MEDINA, Circuit Judge (concurring).
The majority opinion quotes from the decision of the Tax Court the hypothetical scheme that the Tax Court held the grantor might have put into effect, and from which it concluded that the grantor's reserved rights under the terms of the trust instrument constituted an "incident of ownership." I agree that this basis for the decision of the Tax Court is unrealistic and unlawful, but, in concurring in the reversal of the decision of the Tax Court, I would particularly emphasize the terms of the trust instrument itself.
It is clear from the trust instrument that the trustees could not make non-income producing investments either for the purpose of setting up a situation that would make it necessary to borrow against the insurance policies to pay the premiums thereon, or, even without such purpose, if the effect of such investment in non-income producing securities might or probably would make such borrowing necessary. In the very first paragraph of the trust instrument the grantor directed that: "The Trustees upon the maturity of the said policies, will use their best efforts to collect the proceeds thereof * * * and will hold, invest, and reinvest such net proceeds and collect the income therefrom and will pay over the same as hereinafter provided." In the second paragraph the grantor transferred to the trustees securities and directed that they collect the income therefrom and, "During the lifetime of the Grantor, * * * apply the net income to the payment of the premiums upon the policies of life insurance deposited hereunder, and to pay quarterly to the Grantor, any balance of the net income not required for the purpose of paying such premiums." And elsewhere in the trust instrument the grantor provided that:
"In case at any time the net income in the hands of the Trustees shall not be sufficient to pay the premiums then due on the policies of insurance deposited hereunder, the Trustees may invade the principal of the Trust Fund and use so much thereof as may be necessary to make up the deficiency, or may obtain loans on any of the policies deposited hereunder and use so much of the proceeds of such loans as may be necessary to make up the deficiency. The Grantor may, in case the net income in the hands of the Trustee shall at any time not be sufficient to pay the premiums then due on the policies of insurance deposited hereunder, pay to the Trustees, on account of income, any amount sufficient to make up such deficiency, and the Trustee shall accept and use such payment for such purpose."
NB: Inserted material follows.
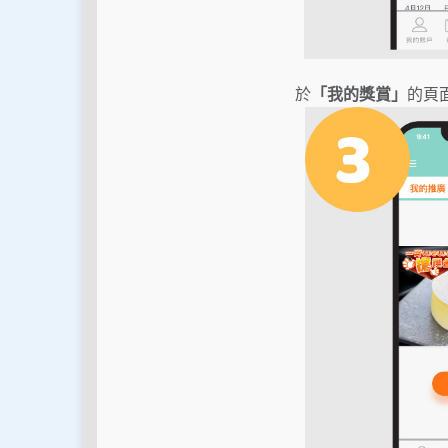
於
「我的獎賞」
的頁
In the paragraph wherein the grantor stated his intention to part with, and transfer to the trustees, all rights to the insurance policies, the right to surrender them for their cash surrender values and the right to obtain loans on them are listed; however, these rights could of course be exercised only as directed by the grantor elsewhere in the trust instrument and in conformity with the purpose and intent of the trust. In other words, subject to the primary and clearly implied direction that the policies be preserved for and the proceeds paid to the grantor's son, the beneficiary. The same qualification applies to the power of the trustees to "invest the principal of the Trust Fund in such investments * * * as they in their discretion may deem for the best interests of the Trust Estate."
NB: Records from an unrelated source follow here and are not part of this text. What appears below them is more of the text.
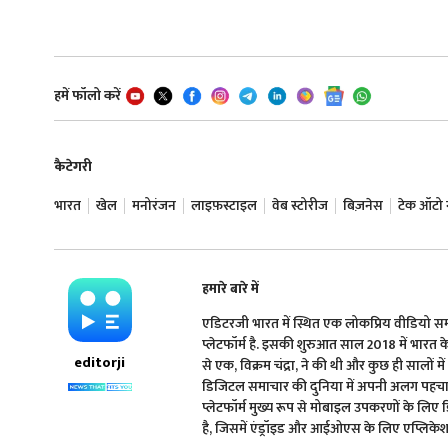
हमें फॉलो करें
कैटेगरी
भारत
खेल
मनोरंजन
लाइफ़स्टाइल
वेब स्टोरीज
बिज़नेस
टेक ऑटो न्
हमारे बारे में
एडिटरजी भारत में स्थित एक लोकप्रिय वीडियो 
प्लेटफॉर्म है. इसकी शुरुआत साल 2018 में भारत के प्
editorji
से एक, विक्रम चंद्रा, ने की थी और कुछ ही सालों मे
डिजिटल समाचार की दुनिया में अपनी अलग पहचान 
प्लेटफॉर्म मुख्य रूप से मोबाइल उपकरणों के लिए
है, जिसमें एंड्रॉइड और आईओएस के लिए एप्लिकेशन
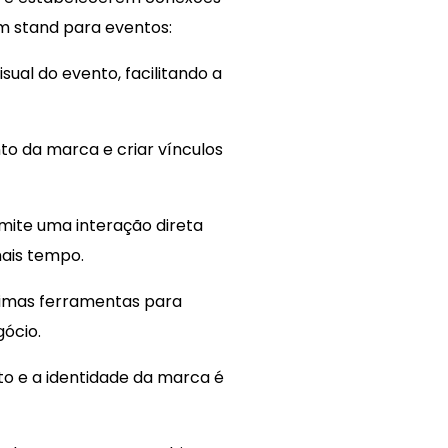
um stand para eventos:
ual do evento, facilitando a
to da marca e criar vínculos
mite uma interação direta
ais tempo.
 ótimas ferramentas para
gócio.
o e a identidade da marca é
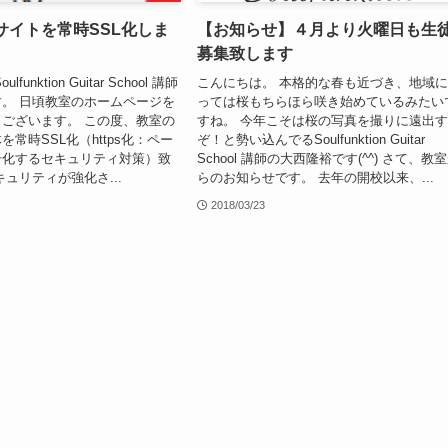
サイトを常時SSL化しま
【お知らせ】４月より火曜日も生
募集致します
unktion Guitar School 講師
こんにちは。 本格的な春も近づき、地域
。 日頃教室のホームページを
っては桜もちらほら咲き始めているみたい
ございます。 この度、教室の
すね。 今年こそは桜の写真を撮りに遠出
を常時SSL化（https化：ペー
ぞ！と勢い込んでるSoulfunktion Guitar
号化するセキュリティ対策）致
School 講師の大西隆裕です(^^) さて、教
ュリティが強化さ...
らのお知らせです。 去年の開校以来、...
2018/03/23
Thus, from the trust instrument itself it is evident that the trustees were not empowered to borrow against the insurance policies to make investments; nor could they have embarked upon an investment program which would have required them to do so. The intent of the grantor, and the purpose of the trust, was to preserve the policies for the benefit of the grantor's son, and to do so by investing the trust principal so as to receive an income with which to pay the premiums on the policies.
On the cross-appeal I also concur in the reversal of the Tax Court.